Job
Show every line in the data below that contains the word "String", copied in full.

# # # #

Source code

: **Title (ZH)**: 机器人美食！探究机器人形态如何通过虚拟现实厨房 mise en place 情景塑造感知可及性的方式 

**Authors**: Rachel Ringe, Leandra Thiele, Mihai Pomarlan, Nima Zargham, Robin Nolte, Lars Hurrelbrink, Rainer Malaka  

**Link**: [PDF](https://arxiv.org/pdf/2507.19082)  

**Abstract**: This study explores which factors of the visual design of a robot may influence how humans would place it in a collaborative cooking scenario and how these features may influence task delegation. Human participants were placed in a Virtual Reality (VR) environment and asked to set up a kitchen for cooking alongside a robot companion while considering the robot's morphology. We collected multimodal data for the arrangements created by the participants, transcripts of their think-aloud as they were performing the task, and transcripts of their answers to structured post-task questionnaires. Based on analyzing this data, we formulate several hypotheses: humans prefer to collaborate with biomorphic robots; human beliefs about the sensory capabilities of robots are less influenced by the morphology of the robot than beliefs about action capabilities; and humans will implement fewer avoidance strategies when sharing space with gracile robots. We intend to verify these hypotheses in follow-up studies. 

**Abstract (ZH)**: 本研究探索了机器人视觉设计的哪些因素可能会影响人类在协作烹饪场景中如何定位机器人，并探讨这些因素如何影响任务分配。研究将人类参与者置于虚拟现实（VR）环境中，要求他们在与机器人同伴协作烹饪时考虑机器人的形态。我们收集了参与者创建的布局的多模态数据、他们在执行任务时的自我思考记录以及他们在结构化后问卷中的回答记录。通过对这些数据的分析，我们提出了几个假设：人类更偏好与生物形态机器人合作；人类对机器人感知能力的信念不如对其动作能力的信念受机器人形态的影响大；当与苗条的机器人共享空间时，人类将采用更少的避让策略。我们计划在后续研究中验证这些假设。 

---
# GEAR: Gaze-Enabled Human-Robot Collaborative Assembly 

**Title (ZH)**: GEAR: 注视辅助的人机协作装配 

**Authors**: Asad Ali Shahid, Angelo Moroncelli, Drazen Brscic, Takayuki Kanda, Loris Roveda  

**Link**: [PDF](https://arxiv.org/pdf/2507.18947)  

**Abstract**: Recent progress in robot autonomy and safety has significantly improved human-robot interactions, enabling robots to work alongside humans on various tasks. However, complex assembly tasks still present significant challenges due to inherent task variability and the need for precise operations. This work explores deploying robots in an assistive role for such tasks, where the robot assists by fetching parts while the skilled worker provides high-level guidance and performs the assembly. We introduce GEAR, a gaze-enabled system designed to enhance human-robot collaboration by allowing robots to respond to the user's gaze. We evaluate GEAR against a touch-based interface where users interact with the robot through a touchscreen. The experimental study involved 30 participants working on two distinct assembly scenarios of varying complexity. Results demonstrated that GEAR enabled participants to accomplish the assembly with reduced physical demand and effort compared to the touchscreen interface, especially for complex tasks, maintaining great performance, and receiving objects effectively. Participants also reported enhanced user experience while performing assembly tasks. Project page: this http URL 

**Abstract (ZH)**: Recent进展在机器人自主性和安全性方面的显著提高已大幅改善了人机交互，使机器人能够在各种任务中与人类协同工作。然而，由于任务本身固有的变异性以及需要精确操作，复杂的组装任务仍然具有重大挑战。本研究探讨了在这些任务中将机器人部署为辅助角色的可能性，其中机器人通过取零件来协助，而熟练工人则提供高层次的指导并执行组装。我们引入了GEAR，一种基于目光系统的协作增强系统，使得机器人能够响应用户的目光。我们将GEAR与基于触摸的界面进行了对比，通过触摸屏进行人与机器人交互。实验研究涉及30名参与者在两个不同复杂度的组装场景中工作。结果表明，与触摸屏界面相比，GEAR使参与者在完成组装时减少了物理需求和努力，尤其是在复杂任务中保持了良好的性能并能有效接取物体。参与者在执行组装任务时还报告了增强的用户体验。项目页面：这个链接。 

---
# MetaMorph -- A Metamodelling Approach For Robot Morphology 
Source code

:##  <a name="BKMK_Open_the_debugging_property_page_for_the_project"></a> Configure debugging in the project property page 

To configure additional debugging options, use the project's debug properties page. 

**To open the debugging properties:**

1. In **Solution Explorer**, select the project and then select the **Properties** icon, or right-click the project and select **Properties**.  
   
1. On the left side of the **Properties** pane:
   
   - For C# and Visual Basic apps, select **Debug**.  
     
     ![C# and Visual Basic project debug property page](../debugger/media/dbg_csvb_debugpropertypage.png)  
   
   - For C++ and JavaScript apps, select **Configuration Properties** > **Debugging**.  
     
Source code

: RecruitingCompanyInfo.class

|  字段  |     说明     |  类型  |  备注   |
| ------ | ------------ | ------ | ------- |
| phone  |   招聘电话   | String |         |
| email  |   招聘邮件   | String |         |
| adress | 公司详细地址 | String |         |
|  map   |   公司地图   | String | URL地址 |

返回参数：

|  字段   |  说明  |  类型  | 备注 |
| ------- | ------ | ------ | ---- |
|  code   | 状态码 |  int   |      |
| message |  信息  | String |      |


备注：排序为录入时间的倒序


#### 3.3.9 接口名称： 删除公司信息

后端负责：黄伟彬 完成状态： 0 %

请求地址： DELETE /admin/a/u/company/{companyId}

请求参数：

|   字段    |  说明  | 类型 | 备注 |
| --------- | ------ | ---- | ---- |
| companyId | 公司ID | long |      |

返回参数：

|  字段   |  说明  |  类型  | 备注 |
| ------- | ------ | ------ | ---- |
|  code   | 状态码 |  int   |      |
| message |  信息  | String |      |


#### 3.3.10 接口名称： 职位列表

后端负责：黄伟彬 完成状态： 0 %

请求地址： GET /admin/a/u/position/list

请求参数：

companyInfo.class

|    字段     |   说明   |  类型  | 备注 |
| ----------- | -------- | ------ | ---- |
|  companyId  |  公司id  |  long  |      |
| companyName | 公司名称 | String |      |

# # # #

Solution to this task
| phone  |   招聘电话   | String |         |
| email  |   招聘邮件   | String |         |
| adress | 公司详细地址 | String |         |
|  map   |   公司地图   | String | URL地址 |
| message |  信息  | String |      |
| message |  信息  | String |      |
| companyName | 公司名称 | String |      |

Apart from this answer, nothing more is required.